- **WORK ITEM**
Go through the material below and copy each line where the word "Right" appears.

*** Begin section ***

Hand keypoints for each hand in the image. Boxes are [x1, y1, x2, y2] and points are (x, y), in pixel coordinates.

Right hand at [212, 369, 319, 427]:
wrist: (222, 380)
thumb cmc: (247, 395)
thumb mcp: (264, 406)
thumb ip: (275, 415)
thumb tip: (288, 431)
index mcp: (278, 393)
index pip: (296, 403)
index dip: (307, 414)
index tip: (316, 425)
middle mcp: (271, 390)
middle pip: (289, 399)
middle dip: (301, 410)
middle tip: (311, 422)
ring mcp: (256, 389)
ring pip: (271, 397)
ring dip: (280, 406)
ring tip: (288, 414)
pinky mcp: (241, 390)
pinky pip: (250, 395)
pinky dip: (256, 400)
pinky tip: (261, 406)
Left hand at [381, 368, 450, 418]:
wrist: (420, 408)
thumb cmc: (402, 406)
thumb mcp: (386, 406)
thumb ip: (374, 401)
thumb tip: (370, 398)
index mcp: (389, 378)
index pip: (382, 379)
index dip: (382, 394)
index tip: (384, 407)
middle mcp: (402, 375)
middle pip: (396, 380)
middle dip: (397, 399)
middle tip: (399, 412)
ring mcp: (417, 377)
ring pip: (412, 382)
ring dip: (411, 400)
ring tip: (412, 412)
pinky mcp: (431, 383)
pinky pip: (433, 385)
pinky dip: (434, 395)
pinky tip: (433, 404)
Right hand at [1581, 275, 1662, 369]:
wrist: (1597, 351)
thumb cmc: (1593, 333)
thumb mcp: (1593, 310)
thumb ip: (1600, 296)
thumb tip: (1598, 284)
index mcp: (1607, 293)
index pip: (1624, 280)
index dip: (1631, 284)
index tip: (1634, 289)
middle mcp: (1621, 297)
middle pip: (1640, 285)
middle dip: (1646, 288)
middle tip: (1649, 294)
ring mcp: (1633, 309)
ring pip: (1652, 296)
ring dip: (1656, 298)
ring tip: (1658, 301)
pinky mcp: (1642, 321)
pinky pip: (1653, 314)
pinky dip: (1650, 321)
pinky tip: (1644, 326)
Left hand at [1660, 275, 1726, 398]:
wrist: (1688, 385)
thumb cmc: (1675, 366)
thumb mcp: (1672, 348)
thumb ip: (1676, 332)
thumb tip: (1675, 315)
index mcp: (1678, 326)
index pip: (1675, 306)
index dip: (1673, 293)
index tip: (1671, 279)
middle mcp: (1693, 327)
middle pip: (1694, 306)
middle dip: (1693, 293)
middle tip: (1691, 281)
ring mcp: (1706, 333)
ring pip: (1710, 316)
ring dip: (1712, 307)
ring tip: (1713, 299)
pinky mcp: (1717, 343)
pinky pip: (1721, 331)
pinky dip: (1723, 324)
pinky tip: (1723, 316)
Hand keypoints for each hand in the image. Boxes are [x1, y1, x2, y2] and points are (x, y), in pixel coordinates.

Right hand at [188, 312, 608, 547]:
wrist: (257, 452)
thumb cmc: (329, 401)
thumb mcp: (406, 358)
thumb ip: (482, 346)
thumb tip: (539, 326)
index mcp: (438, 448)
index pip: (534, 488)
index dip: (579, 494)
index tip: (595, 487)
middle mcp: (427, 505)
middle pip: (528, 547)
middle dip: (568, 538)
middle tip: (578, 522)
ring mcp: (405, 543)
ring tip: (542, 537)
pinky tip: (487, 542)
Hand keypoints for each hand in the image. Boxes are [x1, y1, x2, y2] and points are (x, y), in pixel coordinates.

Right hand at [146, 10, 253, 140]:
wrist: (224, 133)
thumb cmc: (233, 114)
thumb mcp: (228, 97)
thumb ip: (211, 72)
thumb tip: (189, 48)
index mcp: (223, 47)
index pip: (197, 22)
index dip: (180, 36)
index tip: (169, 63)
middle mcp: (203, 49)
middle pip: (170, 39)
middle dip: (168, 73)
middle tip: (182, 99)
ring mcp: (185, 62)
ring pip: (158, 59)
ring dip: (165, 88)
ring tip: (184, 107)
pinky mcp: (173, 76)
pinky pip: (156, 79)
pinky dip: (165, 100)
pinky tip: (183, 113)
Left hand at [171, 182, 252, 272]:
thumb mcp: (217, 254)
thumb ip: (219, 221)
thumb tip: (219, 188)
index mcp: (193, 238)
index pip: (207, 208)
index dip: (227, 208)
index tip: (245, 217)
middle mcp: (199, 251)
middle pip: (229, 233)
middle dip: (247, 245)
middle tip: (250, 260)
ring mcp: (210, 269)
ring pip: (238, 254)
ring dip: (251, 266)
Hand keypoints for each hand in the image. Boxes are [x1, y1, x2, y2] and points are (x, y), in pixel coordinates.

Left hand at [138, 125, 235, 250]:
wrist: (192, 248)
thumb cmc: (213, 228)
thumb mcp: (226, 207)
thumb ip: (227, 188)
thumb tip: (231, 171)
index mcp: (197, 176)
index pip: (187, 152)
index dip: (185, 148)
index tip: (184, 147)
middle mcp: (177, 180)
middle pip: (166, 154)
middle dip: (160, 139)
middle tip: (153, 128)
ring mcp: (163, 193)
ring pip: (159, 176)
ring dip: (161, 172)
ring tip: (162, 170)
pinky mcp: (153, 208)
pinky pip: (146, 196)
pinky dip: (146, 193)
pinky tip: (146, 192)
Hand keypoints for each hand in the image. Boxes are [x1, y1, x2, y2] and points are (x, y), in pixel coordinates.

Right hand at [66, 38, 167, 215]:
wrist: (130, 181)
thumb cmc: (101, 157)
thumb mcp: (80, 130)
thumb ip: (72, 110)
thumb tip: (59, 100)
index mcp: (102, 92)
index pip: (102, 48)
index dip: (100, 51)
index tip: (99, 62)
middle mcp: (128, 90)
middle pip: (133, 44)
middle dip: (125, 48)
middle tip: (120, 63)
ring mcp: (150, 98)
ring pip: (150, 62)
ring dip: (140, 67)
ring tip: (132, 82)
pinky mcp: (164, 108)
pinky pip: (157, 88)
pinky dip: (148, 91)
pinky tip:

*** End section ***

- **OUTPUT OF THE EXERCISE**
Right hand at [212, 369, 319, 427]:
Right hand at [1581, 275, 1662, 369]:
Right hand at [188, 312, 608, 547]:
Right hand at [146, 10, 253, 140]:
Right hand at [66, 38, 167, 215]:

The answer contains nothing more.